- Source
▼

I wanted to write something about my edits, but I can’t really tell you…basically anything about this book just yet. Which is a little tricky!! But everything about this book has been a little tricky, so—whatever, we’ll figure it out. Here’s my little update on draft three of Book 2, and some backstory on why I’m only now turning in a draft, nine months after I intended to do so! Just because sometimes I think it’s nice to hear that it’s normal for this stuff to take real, impossible-to-speed-up time.
(For the record: technically I have a working title, but it’s gotten no approvals from anyone of consequence. Literally just me & my roommate, whom I texted “is this a shitty title??” at midnight, two days before I turned it in. So it will almost certainly change! It really is, for all intents and purposes, just Book 2 for now.)
Some very quick backstory: when we sold The Prospects in May 2022, it was in a two-book deal. My editor had seen some very basic pitches of other ideas I had, so she knew I had other stuff cooking, but there was very little contractually outlined about Book 2. So, I knew it would also be published by Dial, and edited by the same editor who I worked with on The Prospects (hi Katy!), but really none of us knew specifically what that book would be. Exciting/terrifying!
I formally pitched three ideas for Book 2 in April 2023. Of those three books, there was: one that I felt very confident I could write, but that didn’t feel super exciting to me; a second, that I absolutely loved but which didn’t feel like a totally appropriate follow-up to The Prospects, for a few reasons; and a third, that I’d been thinking about basically nonstop for about a year at that point, and which I wanted desperately to write but was not entirely sure I would be able to pull off.
For each of those books, I designed these one-pager pitch documents, including the following details:
A working title—just something I frantically scribbled before submitting; I hated all three, but whatever, I hate calling things “untitled” (I have since changed Book 2’s working title)

▲

- What the exercise asks
List each of the three ideas for Book 2 that the post about Book 2 says were formally pitched in April 2023, describing each one as the post does. Rely only on the post about Book 2 for what follows.

- Information shown

▼

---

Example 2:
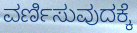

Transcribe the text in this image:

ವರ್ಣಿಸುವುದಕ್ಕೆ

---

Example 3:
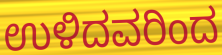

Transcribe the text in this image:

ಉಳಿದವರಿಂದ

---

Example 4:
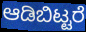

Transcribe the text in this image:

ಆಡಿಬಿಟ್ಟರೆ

▲
▼

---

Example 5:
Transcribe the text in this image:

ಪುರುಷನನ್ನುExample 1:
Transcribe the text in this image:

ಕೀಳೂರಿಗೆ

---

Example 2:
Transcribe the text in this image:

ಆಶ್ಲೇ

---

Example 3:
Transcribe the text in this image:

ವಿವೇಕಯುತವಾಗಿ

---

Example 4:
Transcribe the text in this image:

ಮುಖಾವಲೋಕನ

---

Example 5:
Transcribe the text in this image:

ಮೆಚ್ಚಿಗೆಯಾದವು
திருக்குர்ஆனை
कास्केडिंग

▲

- Expected output
1. One that the writer felt very confident about being able to write, but that didn't feel super exciting.
2. A second that the writer absolutely loved, but that didn't feel like a totally appropriate follow-up to The Prospects, for a few reasons.
3. A third that the writer had been thinking about basically nonstop for about a year and desperately wanted to write, but wasn't entirely sure of being able to pull off.